Like many publishers, we’d been sublicensing our audio rights for years, but we now turned our attention to ways in which we could also make audiobooks ourselves. As a still-smallish independent publisher, without experience in the sector, we began by speaking to larger publishers who already had long-established audio publishing programmes. We also spoke to audio publishers who specialise in the market. After discussing options, learning about the process, and trialling two of our titles with separate houses, we entered into a relationship with Little, Brown at the very start of 2018. We chose them because we were impressed by their deep expertise and infectious enthusiasm for the audio format – we knew that we would be working alongside, and learning from, some of the best people in the industry, and that it would be an enjoyable and transformative experience.

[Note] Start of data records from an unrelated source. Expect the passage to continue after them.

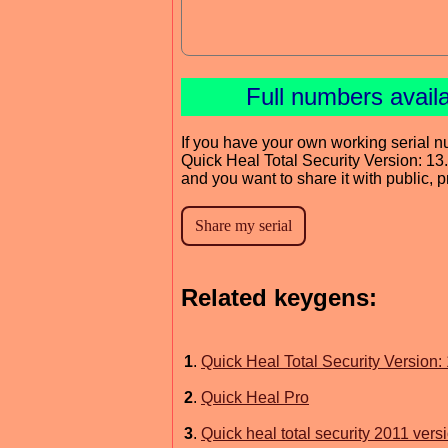
Full numbers avail
If you have your own working serial n
Quick Heal Total Security Version: 13.
and you want to share it with public, 
Related keygens:
1
.
Quick Heal Total Security Version: 
2
.
Quick Heal Pro
3
.
Quick heal total security 2011 vers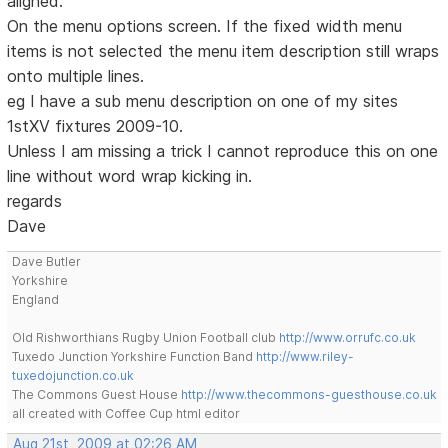
aligned.
On the menu options screen. If the fixed width menu
items is not selected the menu item description still wraps
onto multiple lines.
eg I have a sub menu description on one of my sites
1stXV fixtures 2009-10.
Unless I am missing a trick I cannot reproduce this on one
line without word wrap kicking in.
regards
Dave
Dave Butler
Yorkshire
England
Old Rishworthians Rugby Union Football club
http://www.orrufc.co.uk
Tuxedo Junction Yorkshire Function Band
http://www.riley-
tuxedojunction.co.uk
The Commons Guest House
http://www.thecommons-guesthouse.co.uk
all created with Coffee Cup html editor
Aug 21st, 2009 at 02:26 AM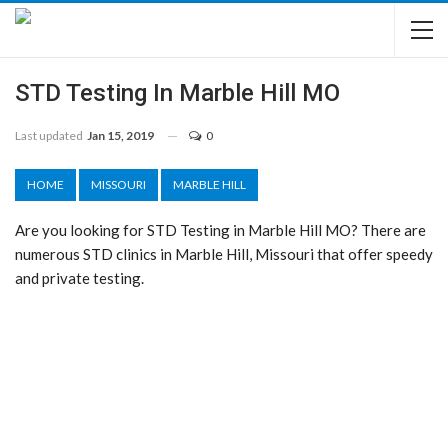
STD Testing In Marble Hill MO
Last updated
Jan 15, 2019
0
HOME
MISSOURI
MARBLE HILL
Are you looking for STD Testing in Marble Hill MO? There are
numerous STD clinics in Marble Hill, Missouri that offer speedy
and private testing.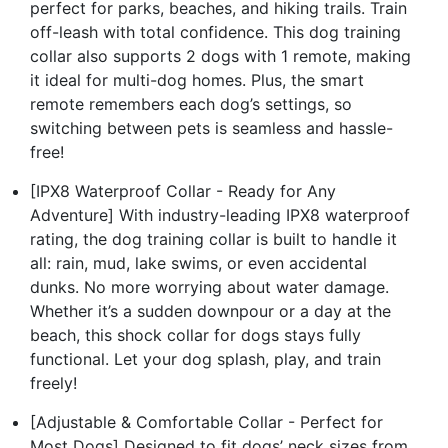
perfect for parks, beaches, and hiking trails. Train
off-leash with total confidence. This dog training
collar also supports 2 dogs with 1 remote, making
it ideal for multi-dog homes. Plus, the smart
remote remembers each dog’s settings, so
switching between pets is seamless and hassle-
free!
[IPX8 Waterproof Collar - Ready for Any
Adventure] With industry-leading IPX8 waterproof
rating, the dog training collar is built to handle it
all: rain, mud, lake swims, or even accidental
dunks. No more worrying about water damage.
Whether it’s a sudden downpour or a day at the
beach, this shock collar for dogs stays fully
functional. Let your dog splash, play, and train
freely!
[Adjustable & Comfortable Collar - Perfect for
Most Dogs] Designed to fit dogs’ neck sizes from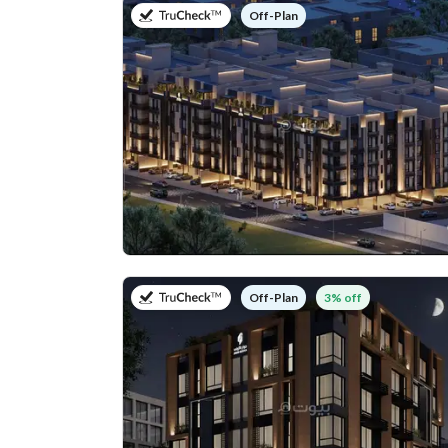
on
Off-Plan
on
3% off
Off-Plan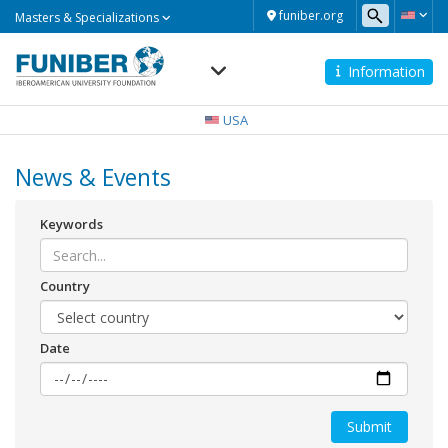
Masters
funiber.org
Masters & Specializations
&
Specializations
Information
Navegación
principal
USA
News & Events
Keywords
Country
Date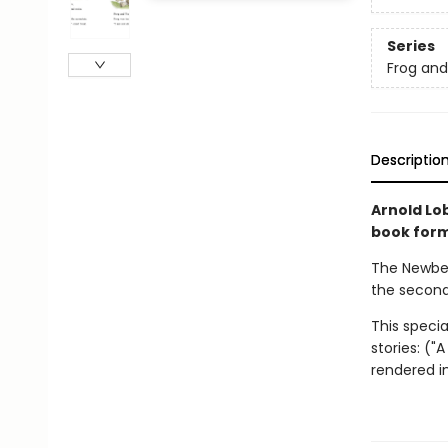
Series
Frog an
Descriptio
Arnold Lob
book forma
The Newber
the second
This specia
stories: ("
rendered in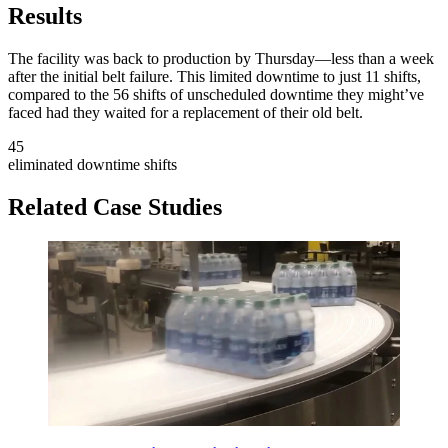
Results
The facility was back to production by Thursday—less than a week
after the initial belt failure. This limited downtime to just 11 shifts,
compared to the 56 shifts of unscheduled downtime they might’ve
faced had they waited for a replacement of their old belt.
45
eliminated downtime shifts
Related Case Studies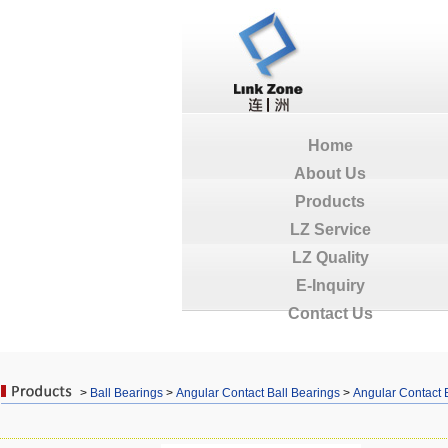
Home
About Us
Products
LZ Service
LZ Quality
E-Inquiry
Contact Us
>
Ball Bearings
>
Angular Contact Ball Bearings
>
Angular Contact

And so it’s proved to be. For the past three years, Little, Brown has produced and distributed our audiobooks under the Profile Audio imprint – as well as audiobooks for our Serpent’s Tail, Viper, Souvenir Press, Economist Books and Wellcome Collection lists. A couple of times a year, we sit down with Sarah Shrubb, Audio Publisher at Little, Brown, to look through our lists and decide which books we want to put into audio together. Our choices are informed by considerations that might seem obvious, from whether or not the text will translate well into audio, to sales and publicity expectations – but also by considerations whose importance has become clearer over the years, like if there is a US publisher who might buy our finished files.

We have now published over 70 audiobooks together and it’s a varied selection, though weighted towards non-fiction, as is our publishing. It was great to discover, early on, that this is a genre that does particularly well in audio – it’s no longer a world dominated by abridged classics and cosy dramas, but a market where a majority of listeners are urban-dwelling men aged 25-44, listening as they travel. We’ve seen our business titles in particular work very well in this format, with Robert Greene’s The Laws of Human Nature and Ryan Holiday’s Stillness is the Key both becoming bestsellers.

Discovering audio audiences

Though we usually expect audio to follow print in its sales curves, we’ve also had surprises, and titles that have really outdone themselves in the format: US Surgeon General Vivek Murthy’s Together and The Unfair Advantage by Ash Ali and Hasan Kubba were both published under lockdown when bookshops were shut, and while this may have benefitted the audio format, success in audio also seems strongly connected to digital marketing and publicity, which crosses borders and endures online. Audio is, after all, also digital. We saw this effect on our recently published The Last Thing He Told Me: Laura Dave’s crime novel soared in audio, selling over 2,000 copies in its first week, after being recommended by Reese Witherspoon on Instagram. Crime is another genre that is strong in audio – a good discovery after we launched our new Viper imprint in 2019. Of course, traditional sales-boosters like prize listings have an effect on audio too, as with Women’s prize-listed Detransition, Baby by Torrey Petersand Booker-shortlisted Washington Black by Esi Edugyan.

As our audio list grew, we looked to our backlist to consider other titles that we could bring into audio, and acquired audio rights to all our books by Atul Gawande, including Being Mortal and The Checklist Manifesto. Given the long life of audio, and the high initial costs involved in creating an edition, we’ve learned the importance of books that backlist, and those that already have a proven track record.

A challenging format in a challenging time

Throughout, our relationship with Little, Brown has developed. Audio of course takes much longer to create than an ebook, and once that final manuscript is ready to record from, timings can often be tight – everyone has to be responsive, and it has been a great privilege to work with people who are able to think creatively and strategically, adapting figure-heavy texts into more readable formats, and finding studios across the country for authors to record in locally. We work closely with Little, Brown’s team and our authors to find the right narrators for our audiobooks, whether that’s the author themselves or an experienced actor – under lockdown, Little, Brown’s knowledge of which actors had home studios, and the Covid precautions taken at the Hachette studios, were invaluable.

We’re at a very different stage now than we were in 2016, having observed or been closely involved in every stage of creating audiobooks and bringing them to market. It’s a format that feels a natural part of our publishing, and whose existence we fold into our publishing and promotional strategies from the start.

At the start of 2020, Deloitte predicted that the global audiobook market would grow by 25% – they did not predict a pandemic, which saw sales of consumer audiobooks in the UK surging by 42% to £56 million in only the first half of the year. It’s an exciting time to be publishing audio, and we’re looking forward to seeing what the next three years brings.